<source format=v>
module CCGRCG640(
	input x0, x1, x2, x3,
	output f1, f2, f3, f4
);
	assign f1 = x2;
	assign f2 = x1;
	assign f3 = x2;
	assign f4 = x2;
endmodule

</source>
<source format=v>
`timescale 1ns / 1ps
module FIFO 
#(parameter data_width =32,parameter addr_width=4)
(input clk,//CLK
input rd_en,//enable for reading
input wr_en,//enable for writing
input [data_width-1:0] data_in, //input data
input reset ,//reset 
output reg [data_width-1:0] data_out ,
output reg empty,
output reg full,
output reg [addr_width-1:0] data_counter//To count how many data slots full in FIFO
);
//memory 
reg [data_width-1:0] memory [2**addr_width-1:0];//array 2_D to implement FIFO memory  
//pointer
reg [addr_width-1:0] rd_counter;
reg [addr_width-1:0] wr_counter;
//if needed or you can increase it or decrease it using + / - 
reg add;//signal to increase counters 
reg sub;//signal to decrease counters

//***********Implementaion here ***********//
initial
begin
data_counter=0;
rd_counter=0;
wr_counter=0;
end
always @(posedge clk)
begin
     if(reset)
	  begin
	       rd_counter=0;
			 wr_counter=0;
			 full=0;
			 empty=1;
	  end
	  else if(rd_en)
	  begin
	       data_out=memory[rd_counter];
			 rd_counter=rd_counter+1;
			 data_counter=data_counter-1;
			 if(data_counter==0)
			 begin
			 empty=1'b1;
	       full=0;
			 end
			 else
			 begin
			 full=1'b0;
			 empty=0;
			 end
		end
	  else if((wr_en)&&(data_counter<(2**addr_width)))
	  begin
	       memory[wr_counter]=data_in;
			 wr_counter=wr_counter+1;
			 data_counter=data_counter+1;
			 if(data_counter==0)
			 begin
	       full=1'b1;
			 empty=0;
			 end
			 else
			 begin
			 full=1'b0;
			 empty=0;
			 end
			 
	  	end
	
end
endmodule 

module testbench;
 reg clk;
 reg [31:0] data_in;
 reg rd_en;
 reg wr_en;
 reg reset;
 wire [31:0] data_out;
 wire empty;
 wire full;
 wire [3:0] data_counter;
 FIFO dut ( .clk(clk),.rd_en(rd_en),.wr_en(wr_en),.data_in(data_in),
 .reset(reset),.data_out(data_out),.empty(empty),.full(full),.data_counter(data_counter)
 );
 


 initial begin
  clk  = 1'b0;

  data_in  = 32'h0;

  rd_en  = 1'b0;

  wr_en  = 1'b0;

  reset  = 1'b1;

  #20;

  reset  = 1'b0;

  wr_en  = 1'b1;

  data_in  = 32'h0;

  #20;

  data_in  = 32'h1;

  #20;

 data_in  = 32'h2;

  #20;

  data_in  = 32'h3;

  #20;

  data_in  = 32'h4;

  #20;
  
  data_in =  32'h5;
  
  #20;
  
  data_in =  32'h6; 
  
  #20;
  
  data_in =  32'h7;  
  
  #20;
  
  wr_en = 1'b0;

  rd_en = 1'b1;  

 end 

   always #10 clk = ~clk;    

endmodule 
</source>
+ + +
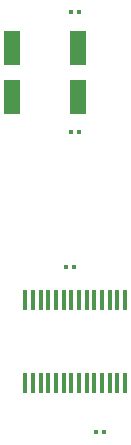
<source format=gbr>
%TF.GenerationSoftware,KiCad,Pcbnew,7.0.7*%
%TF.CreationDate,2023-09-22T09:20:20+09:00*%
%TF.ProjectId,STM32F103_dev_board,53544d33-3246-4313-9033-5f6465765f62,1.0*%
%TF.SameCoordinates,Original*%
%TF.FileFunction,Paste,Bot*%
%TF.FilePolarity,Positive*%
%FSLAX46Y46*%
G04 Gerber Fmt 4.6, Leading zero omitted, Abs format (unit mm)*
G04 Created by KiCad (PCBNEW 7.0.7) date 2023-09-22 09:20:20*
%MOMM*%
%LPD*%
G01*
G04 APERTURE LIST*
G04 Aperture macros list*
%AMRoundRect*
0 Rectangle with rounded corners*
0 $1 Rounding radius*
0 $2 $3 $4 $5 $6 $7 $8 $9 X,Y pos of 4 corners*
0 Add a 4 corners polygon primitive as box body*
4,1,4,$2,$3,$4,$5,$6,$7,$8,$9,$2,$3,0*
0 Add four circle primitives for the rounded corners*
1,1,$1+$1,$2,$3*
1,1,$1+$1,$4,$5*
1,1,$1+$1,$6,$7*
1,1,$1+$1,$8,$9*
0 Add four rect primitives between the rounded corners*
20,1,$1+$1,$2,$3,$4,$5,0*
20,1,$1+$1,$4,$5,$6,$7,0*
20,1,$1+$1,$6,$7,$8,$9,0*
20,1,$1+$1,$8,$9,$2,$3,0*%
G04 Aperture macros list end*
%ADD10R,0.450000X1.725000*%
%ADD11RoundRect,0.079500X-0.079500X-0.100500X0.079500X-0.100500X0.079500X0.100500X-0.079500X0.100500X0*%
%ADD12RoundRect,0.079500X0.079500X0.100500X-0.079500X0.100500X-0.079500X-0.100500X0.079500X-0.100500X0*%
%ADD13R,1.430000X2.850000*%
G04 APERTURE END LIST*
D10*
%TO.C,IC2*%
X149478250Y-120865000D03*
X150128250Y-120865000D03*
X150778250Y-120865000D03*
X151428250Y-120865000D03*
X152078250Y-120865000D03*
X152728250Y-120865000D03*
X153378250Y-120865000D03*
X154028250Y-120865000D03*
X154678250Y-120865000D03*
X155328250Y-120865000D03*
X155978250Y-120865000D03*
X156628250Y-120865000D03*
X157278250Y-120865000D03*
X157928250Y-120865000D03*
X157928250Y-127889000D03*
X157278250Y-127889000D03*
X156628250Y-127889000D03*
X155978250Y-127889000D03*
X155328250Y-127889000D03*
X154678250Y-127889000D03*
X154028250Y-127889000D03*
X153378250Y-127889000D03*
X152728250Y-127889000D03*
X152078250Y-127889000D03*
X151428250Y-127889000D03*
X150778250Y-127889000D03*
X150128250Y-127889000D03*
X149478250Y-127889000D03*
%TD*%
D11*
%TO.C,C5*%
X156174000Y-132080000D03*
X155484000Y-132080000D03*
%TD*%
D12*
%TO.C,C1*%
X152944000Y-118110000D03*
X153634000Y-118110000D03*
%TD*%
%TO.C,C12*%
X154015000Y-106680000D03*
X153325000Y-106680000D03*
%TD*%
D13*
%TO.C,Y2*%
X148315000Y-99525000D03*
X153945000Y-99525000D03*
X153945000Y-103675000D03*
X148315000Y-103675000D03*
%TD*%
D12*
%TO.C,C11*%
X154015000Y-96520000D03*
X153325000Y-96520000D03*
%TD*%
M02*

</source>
+ + +
Which lines of the records hold the string "empty"? Copy each one.

TASK RESULT:
output reg empty,
			 empty=1;
			 empty=1'b1;
			 empty=0;
			 empty=0;
			 empty=0;
 wire empty;
 .reset(reset),.data_out(data_out),.empty(empty),.full(full),.data_counter(data_counter)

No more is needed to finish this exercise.